* _INSTRUCTION_
Copy each line of the material below word for word.

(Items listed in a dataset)
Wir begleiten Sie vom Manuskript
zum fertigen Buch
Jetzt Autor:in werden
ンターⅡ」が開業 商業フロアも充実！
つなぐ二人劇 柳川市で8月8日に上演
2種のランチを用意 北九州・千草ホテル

* _RESPONSE AREA_
Wir begleiten Sie vom Manuskript
zum fertigen Buch
Jetzt Autor:in werden
ンターⅡ」が開業 商業フロアも充実！
つなぐ二人劇 柳川市で8月8日に上演
2種のランチを用意 北九州・千草ホテル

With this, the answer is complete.